Take the opener ”They’re Outta Love We Aren’t” (for Sidem, with Sidem in the video) and the closer ”Only Gets Better” (also for Sidem, but with someone else in the video). They bookend the album with a romantic frame – cute in theory, but in practice it’s Island Pop by the rulebook, with the rulebook written about ten years ago. ”Bad Bad Bad” with Ishawna, meanwhile, walks the tightrope between old‑school homage and the kind of conga‑line your parents might’ve done in the basement with notable unc‑energy.
And yet Kartel is, of course, still Kartel – always one moment of brilliance away. Hooks that he clearly freestyled on the spot with producer/engineer Redboom Supamix (”11:45”, ”Ghetto Girl Chosen”) are the kind of lines other artists can’t conjure after six weeks in a writers’ camp with eight co‑writers. His ability to fuse seductive melodies with a hardcore edge, bridging the proud history of his genre with the demands of modern consumption, remains unmatched. ”I Know,” for example, had serious TikTok traction last fall and is still a highlight in 2026. The title track, too, is pure Kartel canon: nothing you haven’t heard before, but executed flawlessly.
Also striking: ”You Walked Away,” in which Kartel reflects on his broken relationship with Tanesha Johnson – essentially a reprise of his last major love album, ”To Tanesha” (2019). Instead of airing dirty laundry or staging grand confessions, Kartel lets the thoughts spill out in real time, exactly as they tend to in moments like these. You messed up, I messed up, now we’re in this mess. What a mess.
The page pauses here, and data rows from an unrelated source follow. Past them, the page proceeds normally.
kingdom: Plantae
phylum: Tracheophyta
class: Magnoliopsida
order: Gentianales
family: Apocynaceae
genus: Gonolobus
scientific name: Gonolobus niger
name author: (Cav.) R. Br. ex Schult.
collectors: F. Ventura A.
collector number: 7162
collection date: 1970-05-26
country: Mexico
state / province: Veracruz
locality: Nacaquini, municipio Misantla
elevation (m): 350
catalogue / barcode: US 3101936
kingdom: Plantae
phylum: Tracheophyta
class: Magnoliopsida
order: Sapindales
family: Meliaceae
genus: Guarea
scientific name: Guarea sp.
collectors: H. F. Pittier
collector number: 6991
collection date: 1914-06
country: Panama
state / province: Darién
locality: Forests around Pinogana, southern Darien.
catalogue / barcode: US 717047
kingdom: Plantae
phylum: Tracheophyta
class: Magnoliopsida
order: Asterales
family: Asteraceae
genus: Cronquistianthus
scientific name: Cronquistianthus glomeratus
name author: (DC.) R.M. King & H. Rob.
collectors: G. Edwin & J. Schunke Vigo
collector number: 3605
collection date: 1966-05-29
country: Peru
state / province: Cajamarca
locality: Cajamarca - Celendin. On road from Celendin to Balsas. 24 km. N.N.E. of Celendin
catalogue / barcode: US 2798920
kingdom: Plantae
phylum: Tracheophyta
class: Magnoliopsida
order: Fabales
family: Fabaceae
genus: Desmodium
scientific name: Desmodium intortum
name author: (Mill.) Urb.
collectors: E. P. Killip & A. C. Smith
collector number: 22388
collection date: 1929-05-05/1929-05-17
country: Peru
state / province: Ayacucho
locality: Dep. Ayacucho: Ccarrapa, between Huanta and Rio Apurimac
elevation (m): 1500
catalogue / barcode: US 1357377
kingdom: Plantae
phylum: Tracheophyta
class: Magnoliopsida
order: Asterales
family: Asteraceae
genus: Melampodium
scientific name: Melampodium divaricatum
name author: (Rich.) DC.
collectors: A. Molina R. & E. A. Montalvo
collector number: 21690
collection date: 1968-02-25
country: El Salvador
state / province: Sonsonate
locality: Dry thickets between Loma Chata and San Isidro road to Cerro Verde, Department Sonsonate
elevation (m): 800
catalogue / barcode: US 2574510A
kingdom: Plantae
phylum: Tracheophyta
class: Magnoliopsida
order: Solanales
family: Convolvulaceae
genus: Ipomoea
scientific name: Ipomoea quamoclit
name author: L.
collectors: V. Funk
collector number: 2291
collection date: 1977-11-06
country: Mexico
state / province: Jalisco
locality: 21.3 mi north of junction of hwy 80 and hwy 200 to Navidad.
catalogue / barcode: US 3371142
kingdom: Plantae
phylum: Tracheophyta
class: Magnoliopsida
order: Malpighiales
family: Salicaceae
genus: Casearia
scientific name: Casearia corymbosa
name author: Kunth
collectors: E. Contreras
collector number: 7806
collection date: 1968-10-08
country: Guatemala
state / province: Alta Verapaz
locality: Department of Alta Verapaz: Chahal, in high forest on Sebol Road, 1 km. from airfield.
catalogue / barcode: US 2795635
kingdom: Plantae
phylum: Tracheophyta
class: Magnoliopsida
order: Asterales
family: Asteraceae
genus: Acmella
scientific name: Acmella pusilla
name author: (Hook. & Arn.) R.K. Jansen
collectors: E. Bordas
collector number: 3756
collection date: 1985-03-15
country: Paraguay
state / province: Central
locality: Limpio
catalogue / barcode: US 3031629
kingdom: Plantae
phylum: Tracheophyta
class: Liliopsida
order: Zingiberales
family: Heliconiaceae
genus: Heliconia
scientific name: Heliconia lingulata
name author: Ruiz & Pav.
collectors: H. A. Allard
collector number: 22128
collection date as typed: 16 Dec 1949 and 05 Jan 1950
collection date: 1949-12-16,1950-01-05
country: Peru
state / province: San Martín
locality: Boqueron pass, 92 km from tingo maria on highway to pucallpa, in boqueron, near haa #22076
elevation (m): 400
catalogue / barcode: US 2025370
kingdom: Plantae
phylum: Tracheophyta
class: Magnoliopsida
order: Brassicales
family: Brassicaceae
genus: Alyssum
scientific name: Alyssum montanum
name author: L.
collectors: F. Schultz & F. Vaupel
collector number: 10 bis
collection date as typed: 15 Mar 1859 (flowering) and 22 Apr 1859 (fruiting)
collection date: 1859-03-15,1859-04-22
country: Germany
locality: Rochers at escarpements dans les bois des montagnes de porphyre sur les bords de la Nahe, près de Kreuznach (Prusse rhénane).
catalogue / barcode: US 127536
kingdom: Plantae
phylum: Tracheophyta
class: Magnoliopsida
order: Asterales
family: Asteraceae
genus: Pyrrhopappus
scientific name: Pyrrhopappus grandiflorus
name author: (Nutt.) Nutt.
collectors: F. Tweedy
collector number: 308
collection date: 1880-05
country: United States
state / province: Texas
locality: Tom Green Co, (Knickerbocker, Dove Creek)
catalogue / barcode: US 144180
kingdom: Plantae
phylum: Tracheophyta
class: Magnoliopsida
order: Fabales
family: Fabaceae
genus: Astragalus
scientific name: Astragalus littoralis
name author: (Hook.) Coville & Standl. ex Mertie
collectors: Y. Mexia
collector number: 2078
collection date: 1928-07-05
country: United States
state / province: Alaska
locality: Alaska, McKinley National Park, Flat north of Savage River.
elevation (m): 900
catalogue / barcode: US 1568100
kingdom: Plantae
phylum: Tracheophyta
So is it Grammy‑worthy? Well, that’s for the Grammys to decide. (Keznamdi took home the thing after all.) What ”Heart & Soul” is not, is the big masterpiece – the global pop breakthrough – Kartel talked to me about after his release in summer 2024. He remains firmly in dancehall mode: session, drop, repeat. He can’t help it, and ”Heart & Soul” makes that clear. At an age when others complain about their backs, order Cialis, or cash out their catalogues, Vybz Kartel is still fully locked in – album number four in sixteen months – working with, well, heart and soul.